**GOAL OF THE EXERCISE:** Rewrite the rows below with "horizontal axis" substituted for every occurrence of "x-axis", changing nothing else, and omit the pictures from your answer.

Collected data

* * *

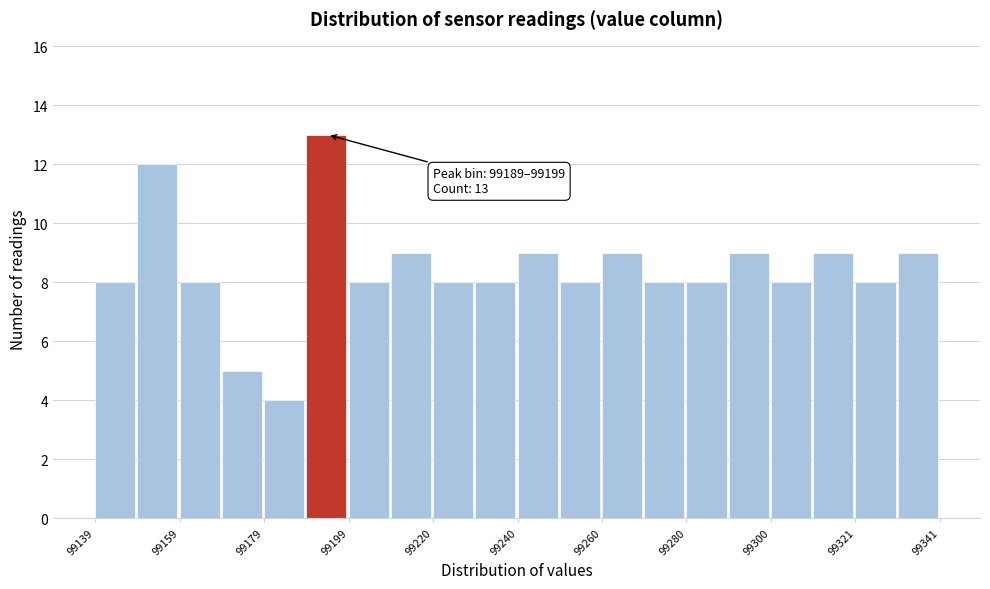

Read against the x-axis, roughly where is the centre of the tallest bar?

99195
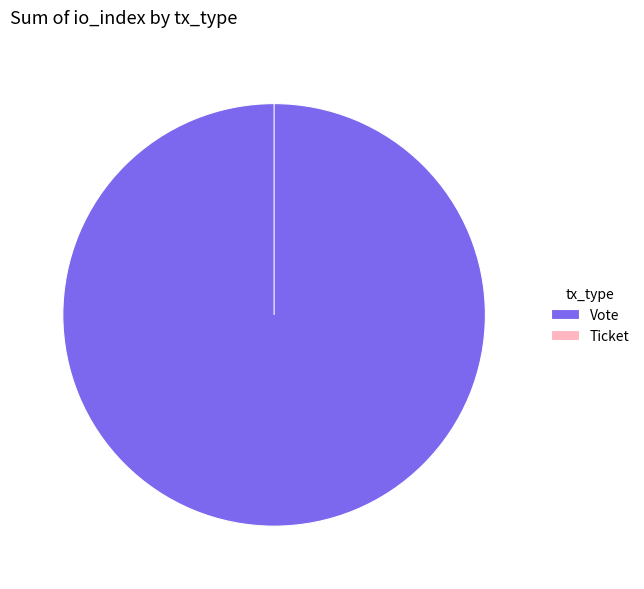

What is the change in value from Vote to Ticket?

-1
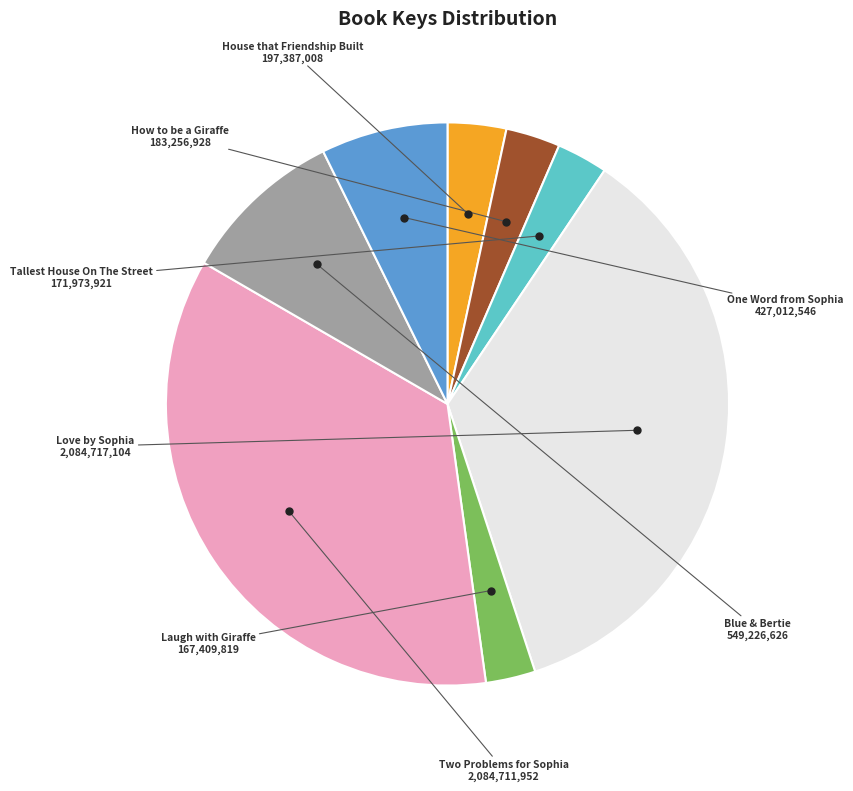

Is there a majority slice in this chart?

No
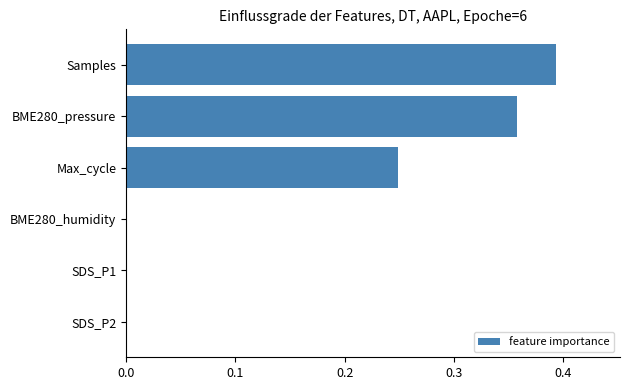

Are the bars horizontal?

Yes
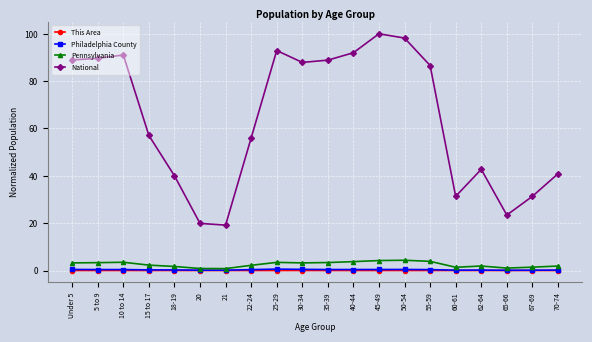

What is the total value across all series at 65-66?

24.5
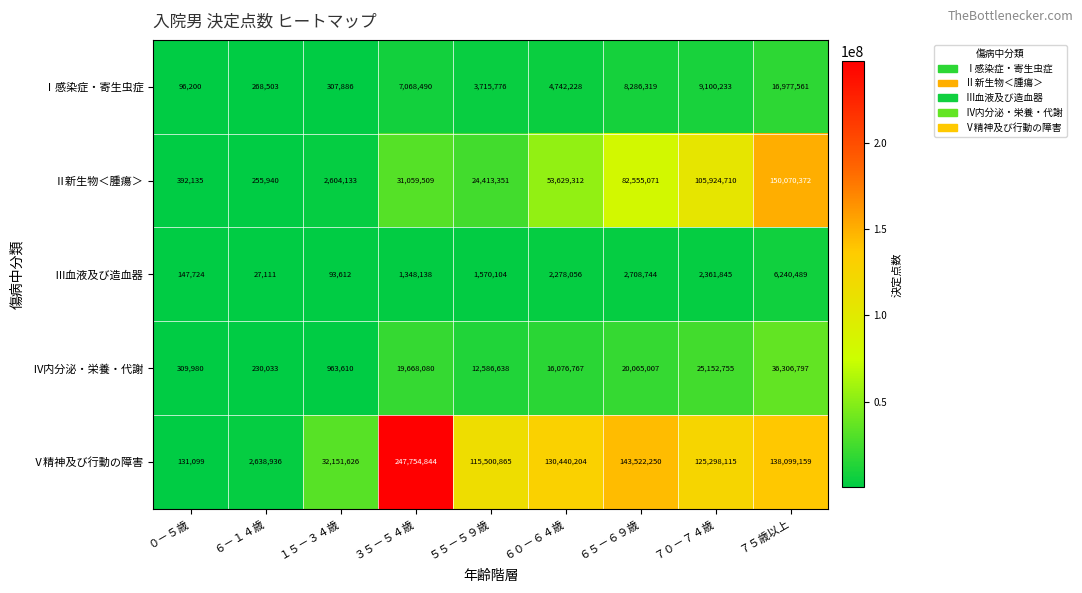

How many distinct data groups are displayed?

5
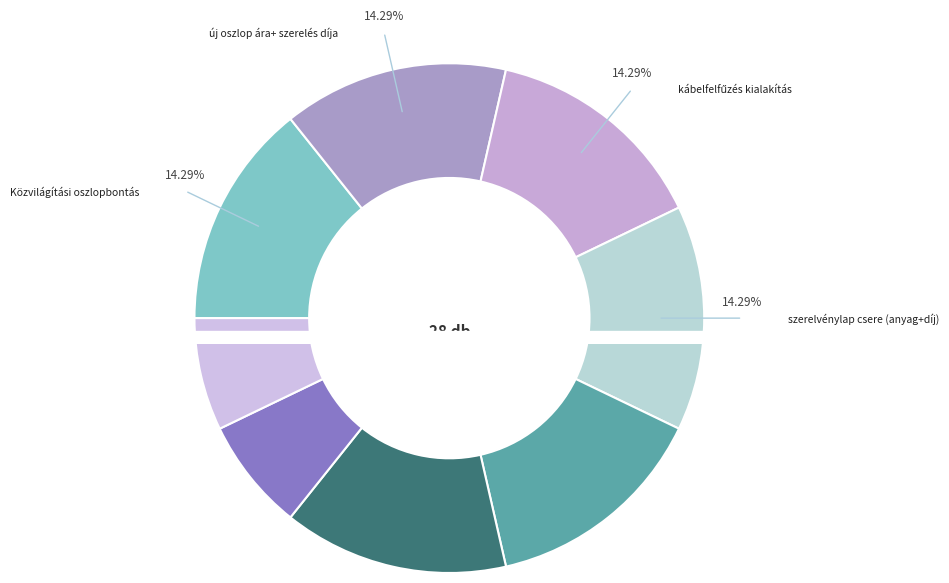

To the nearest percent, what is the difference between the largest and smallest slice percentages?

7%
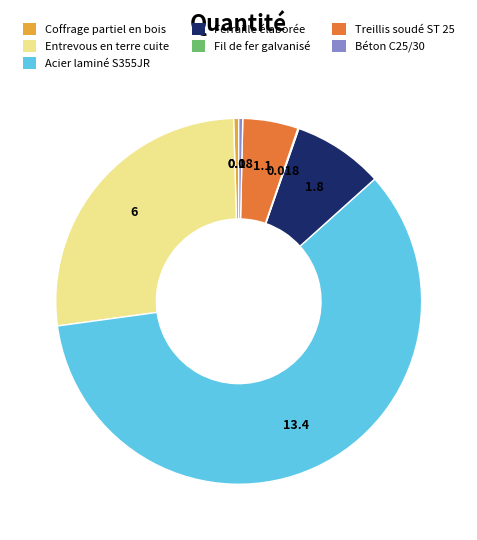

Which has a higher value, Ferraille élaborée or Entrevous en terre cuite?

Entrevous en terre cuite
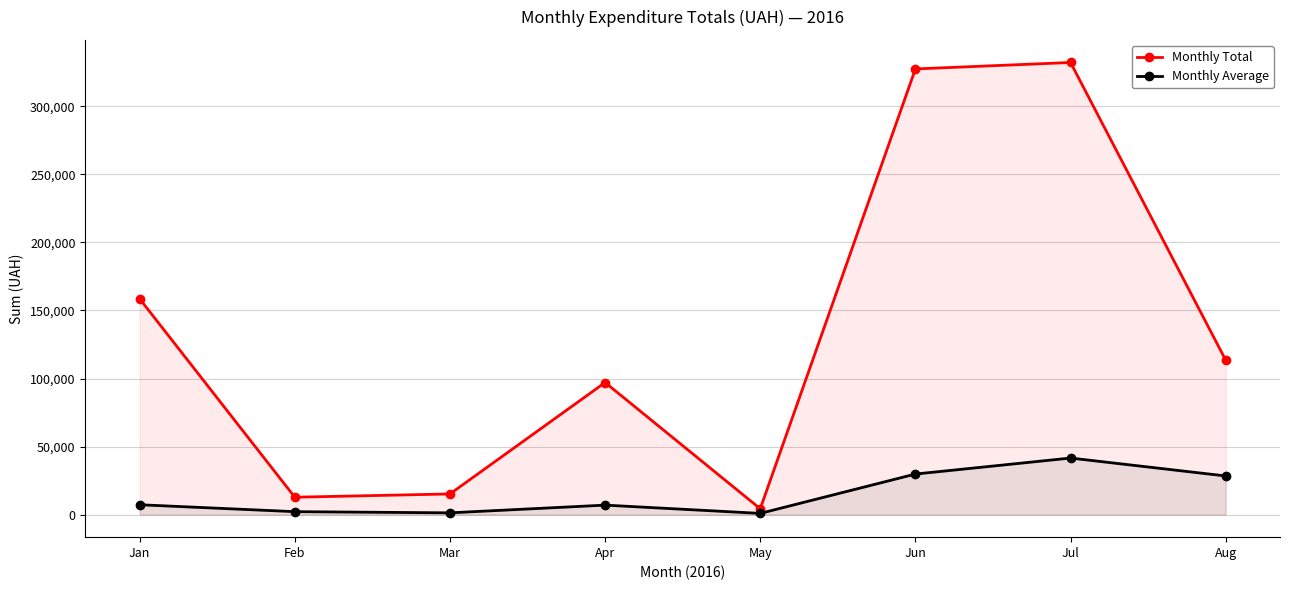

True or false: Monthly Total and Monthly Average intersect in this chart.

False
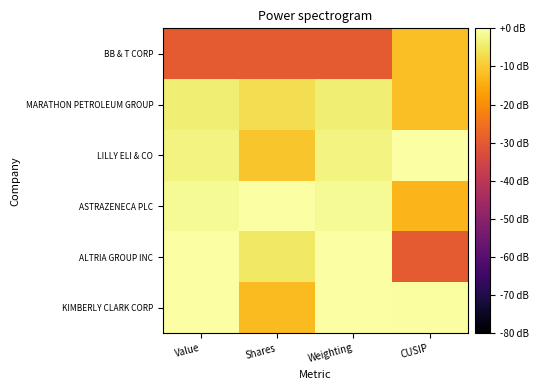

Rank the series by their maximum value, from highest to lowest.

KIMBERLY CLARK CORP, ASTRAZENECA PLC, LILLY ELI & CO, ALTRIA GROUP INC, MARATHON PETROLEUM GROUP, BB & T CORP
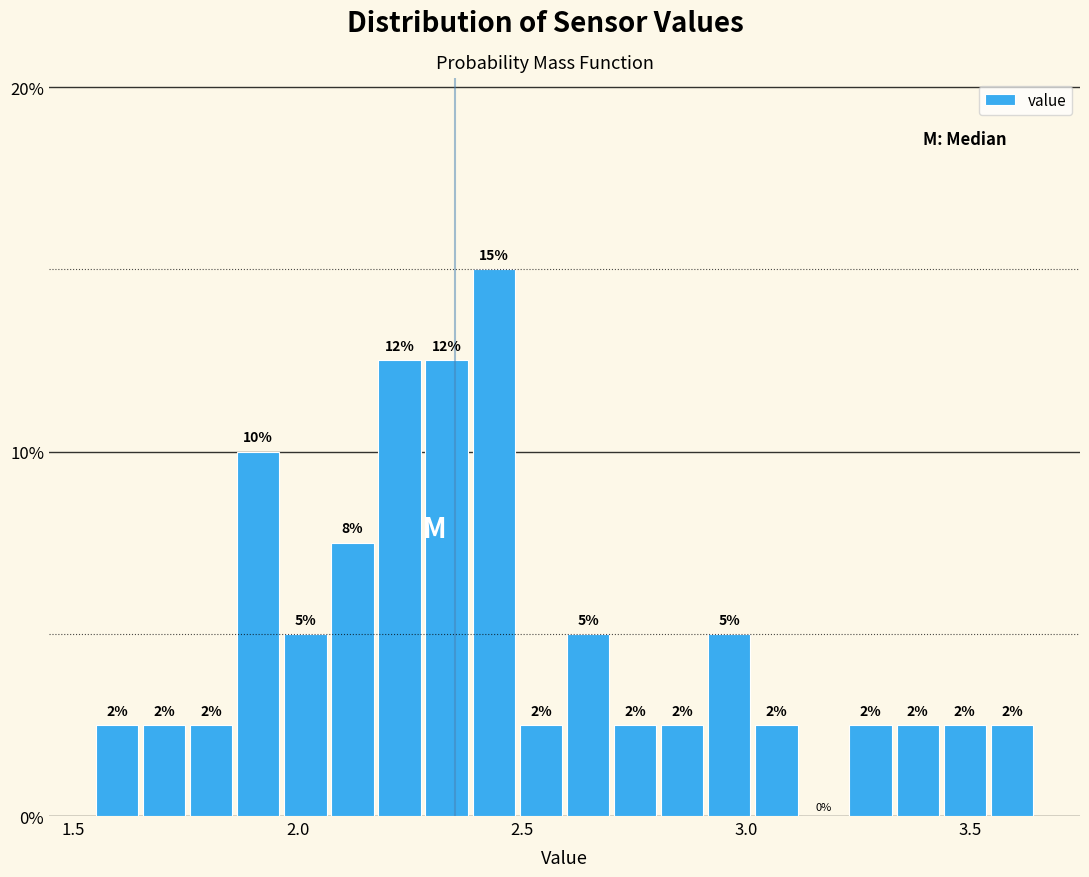

Around what value on the x-axis is the tallest bar? Give the approximate position of its centre, as read against the axis.

2.45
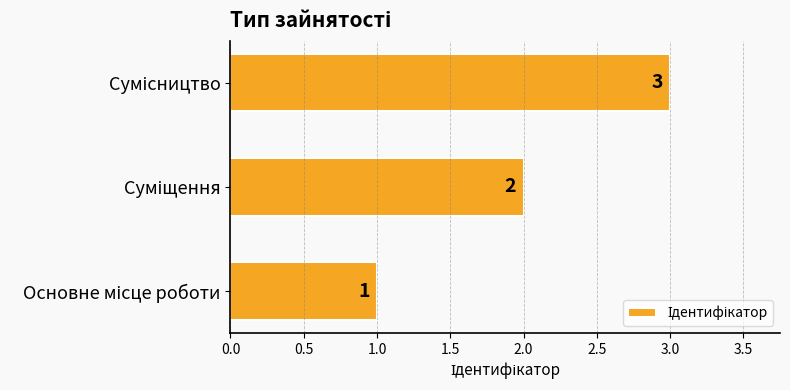

How many values are between 1 and 3?

3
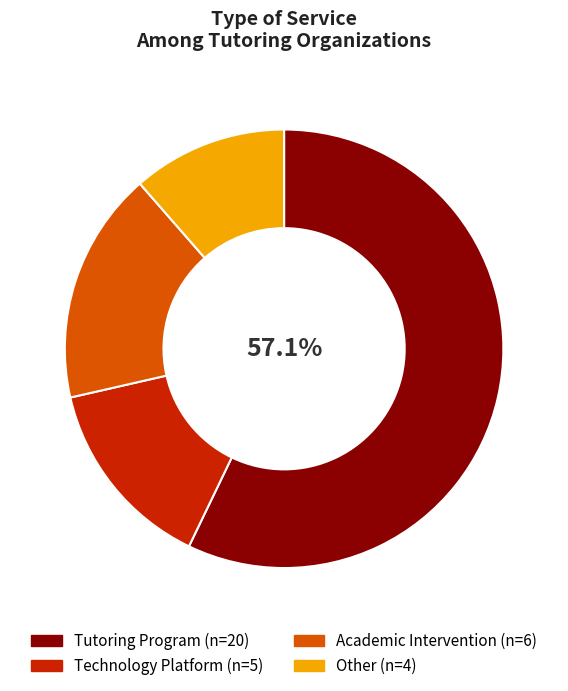

How many segments does this pie chart have?

4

* * *

**EXERCISE SOLUTION:**
Read against the horizontal axis, roughly where is the centre of the tallest bar?

99195

What is the change in value from Vote to Ticket?

-1

Is there a majority slice in this chart?

No

Are the bars horizontal?

Yes

What is the total value across all series at 65-66?

24.5

How many distinct data groups are displayed?

5

To the nearest percent, what is the difference between the largest and smallest slice percentages?

7%

Which has a higher value, Ferraille élaborée or Entrevous en terre cuite?

Entrevous en terre cuite

True or false: Monthly Total and Monthly Average intersect in this chart.

False

Rank the series by their maximum value, from highest to lowest.

KIMBERLY CLARK CORP, ASTRAZENECA PLC, LILLY ELI & CO, ALTRIA GROUP INC, MARATHON PETROLEUM GROUP, BB & T CORP

Around what value on the horizontal axis is the tallest bar? Give the approximate position of its centre, as read against the axis.

2.45

How many values are between 1 and 3?

3

How many segments does this pie chart have?

4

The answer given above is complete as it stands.